WHAT IS BEING ASKED –
Copy out exactly the stretch of the listing below that begins at the line containing "19: (980, 432, 3.24)" and ends at the line containing "49: (35, 557, 4.38)", and copy nothing outside it.

DATA PROVIDED –

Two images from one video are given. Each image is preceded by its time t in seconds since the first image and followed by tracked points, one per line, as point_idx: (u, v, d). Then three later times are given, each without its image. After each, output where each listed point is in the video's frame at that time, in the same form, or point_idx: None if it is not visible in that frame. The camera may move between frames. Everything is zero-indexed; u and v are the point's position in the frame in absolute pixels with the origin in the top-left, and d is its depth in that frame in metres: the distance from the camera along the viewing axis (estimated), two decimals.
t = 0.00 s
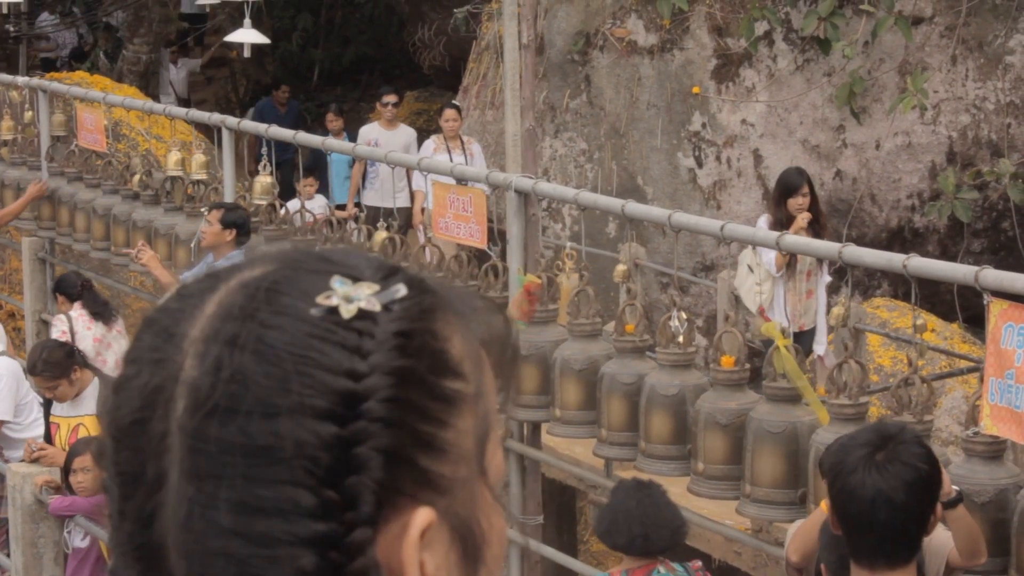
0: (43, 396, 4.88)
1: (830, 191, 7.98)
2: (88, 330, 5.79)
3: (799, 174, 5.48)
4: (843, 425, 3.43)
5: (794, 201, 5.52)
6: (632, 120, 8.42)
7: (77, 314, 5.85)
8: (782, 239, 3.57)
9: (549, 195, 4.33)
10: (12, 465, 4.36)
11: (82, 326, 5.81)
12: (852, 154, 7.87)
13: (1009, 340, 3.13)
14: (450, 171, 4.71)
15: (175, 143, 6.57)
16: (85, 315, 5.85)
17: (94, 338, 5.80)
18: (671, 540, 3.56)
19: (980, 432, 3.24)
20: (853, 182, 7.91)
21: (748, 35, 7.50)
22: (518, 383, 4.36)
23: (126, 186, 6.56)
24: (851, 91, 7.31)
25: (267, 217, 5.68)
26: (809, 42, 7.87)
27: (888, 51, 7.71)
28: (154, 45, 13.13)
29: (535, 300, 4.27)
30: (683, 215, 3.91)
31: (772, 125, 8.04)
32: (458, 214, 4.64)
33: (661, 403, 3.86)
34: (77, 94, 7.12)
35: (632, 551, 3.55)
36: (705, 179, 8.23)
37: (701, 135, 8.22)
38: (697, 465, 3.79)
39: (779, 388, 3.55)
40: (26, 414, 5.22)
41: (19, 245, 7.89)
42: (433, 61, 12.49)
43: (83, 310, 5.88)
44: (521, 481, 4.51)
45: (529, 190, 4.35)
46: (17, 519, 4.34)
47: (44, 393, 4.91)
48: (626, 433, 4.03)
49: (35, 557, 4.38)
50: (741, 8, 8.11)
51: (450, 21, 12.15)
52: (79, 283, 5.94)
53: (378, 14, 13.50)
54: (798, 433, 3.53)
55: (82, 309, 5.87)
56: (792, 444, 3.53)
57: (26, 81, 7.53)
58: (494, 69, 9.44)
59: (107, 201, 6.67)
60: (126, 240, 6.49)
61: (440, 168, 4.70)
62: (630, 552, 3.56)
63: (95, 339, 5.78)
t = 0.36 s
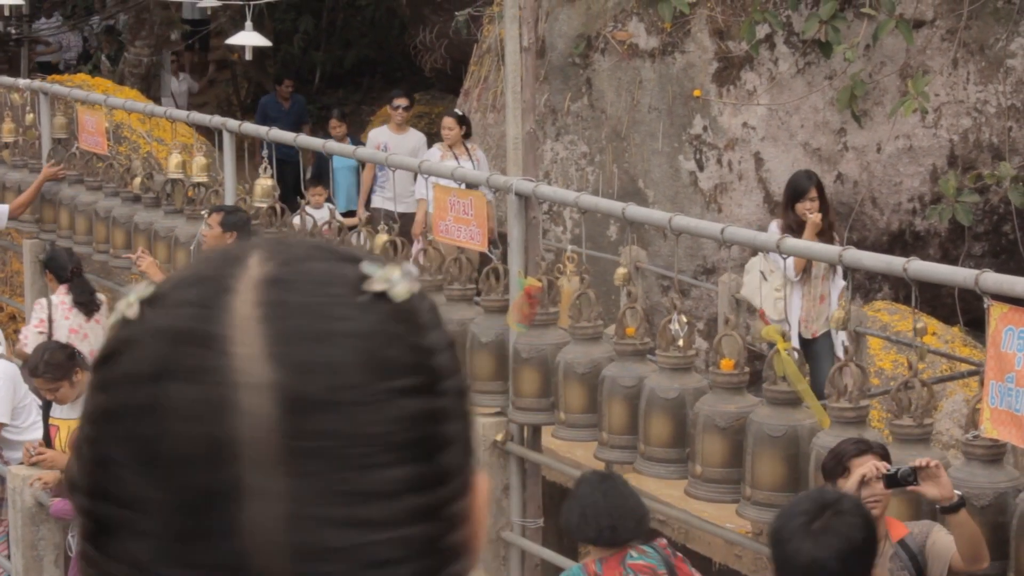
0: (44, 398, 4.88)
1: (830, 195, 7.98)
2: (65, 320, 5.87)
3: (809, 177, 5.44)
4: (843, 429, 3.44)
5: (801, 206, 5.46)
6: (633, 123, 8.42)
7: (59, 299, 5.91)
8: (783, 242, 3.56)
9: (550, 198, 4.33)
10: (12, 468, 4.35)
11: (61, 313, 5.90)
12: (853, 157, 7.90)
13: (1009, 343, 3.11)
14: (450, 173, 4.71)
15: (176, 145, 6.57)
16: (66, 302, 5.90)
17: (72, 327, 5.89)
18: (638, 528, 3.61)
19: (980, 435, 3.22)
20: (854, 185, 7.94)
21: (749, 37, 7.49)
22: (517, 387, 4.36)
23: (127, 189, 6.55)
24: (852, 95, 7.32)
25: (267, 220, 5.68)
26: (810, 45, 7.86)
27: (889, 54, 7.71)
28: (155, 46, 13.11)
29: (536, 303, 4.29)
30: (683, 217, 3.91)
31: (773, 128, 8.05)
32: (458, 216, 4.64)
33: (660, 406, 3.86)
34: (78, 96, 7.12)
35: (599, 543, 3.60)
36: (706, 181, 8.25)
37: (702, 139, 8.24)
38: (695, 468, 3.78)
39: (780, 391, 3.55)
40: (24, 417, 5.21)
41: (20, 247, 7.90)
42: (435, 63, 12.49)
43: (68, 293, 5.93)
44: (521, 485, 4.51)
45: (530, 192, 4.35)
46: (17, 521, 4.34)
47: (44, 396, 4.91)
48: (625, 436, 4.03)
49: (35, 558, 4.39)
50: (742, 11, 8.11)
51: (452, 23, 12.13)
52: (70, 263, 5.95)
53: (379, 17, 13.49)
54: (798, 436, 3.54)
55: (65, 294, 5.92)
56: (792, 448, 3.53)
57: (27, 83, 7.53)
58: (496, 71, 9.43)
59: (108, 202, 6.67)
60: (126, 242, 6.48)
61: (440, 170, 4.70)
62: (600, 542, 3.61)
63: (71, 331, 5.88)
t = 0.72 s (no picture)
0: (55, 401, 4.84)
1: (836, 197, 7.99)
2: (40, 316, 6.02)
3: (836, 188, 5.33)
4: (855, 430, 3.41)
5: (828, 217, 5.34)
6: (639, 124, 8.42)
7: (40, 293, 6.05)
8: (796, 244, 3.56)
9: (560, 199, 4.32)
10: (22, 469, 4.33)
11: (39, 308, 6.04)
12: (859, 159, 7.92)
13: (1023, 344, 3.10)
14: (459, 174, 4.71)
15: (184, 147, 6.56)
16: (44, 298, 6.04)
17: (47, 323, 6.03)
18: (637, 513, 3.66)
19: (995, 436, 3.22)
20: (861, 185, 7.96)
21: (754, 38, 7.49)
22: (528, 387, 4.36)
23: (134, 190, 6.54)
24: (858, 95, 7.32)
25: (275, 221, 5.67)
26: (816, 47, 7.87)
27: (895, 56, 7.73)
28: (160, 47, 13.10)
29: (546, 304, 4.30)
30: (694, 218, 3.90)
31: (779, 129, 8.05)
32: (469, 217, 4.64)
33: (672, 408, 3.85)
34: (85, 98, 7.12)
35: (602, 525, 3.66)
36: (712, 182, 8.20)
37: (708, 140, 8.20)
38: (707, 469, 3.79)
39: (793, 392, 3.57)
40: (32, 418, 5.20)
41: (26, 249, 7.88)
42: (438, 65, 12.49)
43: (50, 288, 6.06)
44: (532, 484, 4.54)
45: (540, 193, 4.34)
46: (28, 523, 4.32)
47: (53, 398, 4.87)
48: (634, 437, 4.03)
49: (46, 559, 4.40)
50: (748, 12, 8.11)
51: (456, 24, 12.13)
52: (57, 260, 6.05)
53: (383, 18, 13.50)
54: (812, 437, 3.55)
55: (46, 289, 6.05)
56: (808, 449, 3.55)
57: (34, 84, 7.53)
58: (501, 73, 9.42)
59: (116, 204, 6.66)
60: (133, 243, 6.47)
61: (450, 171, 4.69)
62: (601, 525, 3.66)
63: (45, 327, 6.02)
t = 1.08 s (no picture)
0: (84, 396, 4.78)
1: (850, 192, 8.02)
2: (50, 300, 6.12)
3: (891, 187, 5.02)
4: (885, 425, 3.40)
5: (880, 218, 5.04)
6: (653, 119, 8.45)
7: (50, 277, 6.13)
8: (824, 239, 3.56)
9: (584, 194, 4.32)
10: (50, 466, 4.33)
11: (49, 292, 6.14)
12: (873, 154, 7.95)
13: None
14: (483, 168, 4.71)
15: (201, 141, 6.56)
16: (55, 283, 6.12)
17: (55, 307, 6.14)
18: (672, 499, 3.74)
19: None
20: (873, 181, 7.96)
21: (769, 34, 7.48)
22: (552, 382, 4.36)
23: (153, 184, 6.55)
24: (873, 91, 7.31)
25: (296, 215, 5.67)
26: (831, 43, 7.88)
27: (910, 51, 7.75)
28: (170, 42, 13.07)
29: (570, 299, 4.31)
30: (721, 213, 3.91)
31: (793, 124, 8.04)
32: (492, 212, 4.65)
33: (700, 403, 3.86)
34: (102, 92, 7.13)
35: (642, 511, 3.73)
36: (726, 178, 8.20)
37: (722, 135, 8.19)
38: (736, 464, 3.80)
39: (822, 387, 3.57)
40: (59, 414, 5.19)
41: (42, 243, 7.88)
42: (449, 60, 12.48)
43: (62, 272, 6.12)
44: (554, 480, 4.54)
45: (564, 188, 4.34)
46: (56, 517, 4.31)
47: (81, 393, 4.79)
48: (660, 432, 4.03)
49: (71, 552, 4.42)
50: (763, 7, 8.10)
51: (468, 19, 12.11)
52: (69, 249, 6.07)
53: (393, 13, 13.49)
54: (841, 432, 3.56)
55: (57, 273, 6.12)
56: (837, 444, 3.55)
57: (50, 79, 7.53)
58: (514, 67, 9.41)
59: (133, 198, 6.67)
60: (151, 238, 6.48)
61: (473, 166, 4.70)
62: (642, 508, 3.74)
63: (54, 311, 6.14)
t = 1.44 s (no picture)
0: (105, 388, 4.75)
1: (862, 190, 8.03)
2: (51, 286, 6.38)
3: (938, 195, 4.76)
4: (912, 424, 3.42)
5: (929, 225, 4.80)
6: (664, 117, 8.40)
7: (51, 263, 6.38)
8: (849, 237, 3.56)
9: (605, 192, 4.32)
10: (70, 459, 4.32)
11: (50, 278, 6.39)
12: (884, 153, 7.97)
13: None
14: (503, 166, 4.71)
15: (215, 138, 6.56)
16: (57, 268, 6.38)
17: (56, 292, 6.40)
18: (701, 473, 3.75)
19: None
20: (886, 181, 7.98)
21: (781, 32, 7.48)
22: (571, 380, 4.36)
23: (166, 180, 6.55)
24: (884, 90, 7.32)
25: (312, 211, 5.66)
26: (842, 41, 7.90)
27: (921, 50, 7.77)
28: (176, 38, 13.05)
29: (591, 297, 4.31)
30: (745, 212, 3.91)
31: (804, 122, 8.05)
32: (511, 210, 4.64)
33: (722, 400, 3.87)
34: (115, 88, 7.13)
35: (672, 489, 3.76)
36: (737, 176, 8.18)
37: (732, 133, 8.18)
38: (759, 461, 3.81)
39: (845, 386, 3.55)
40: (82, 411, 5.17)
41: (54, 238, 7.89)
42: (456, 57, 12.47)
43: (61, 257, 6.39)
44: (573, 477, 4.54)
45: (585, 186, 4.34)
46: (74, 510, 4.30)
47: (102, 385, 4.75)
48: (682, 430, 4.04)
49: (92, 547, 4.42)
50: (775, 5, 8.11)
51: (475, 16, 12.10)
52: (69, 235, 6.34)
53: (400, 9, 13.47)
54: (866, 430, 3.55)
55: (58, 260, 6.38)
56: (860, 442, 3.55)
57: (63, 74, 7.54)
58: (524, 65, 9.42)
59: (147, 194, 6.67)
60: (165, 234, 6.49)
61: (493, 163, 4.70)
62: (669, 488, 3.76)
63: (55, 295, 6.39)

ANSWER TO THIS TASK –
19: (980, 432, 3.24)
20: (853, 182, 7.91)
21: (748, 35, 7.50)
22: (518, 383, 4.36)
23: (126, 186, 6.56)
24: (851, 91, 7.31)
25: (267, 217, 5.68)
26: (809, 42, 7.87)
27: (888, 51, 7.71)
28: (154, 45, 13.13)
29: (535, 300, 4.27)
30: (683, 215, 3.91)
31: (772, 125, 8.04)
32: (458, 214, 4.64)
33: (661, 403, 3.86)
34: (77, 94, 7.12)
35: (632, 551, 3.55)
36: (705, 179, 8.23)
37: (701, 135, 8.22)
38: (697, 465, 3.79)
39: (779, 388, 3.55)
40: (26, 414, 5.22)
41: (19, 245, 7.89)
42: (433, 61, 12.49)
43: (83, 310, 5.88)
44: (521, 481, 4.51)
45: (529, 190, 4.35)
46: (17, 519, 4.34)
47: (44, 393, 4.91)
48: (626, 433, 4.03)
49: (35, 557, 4.38)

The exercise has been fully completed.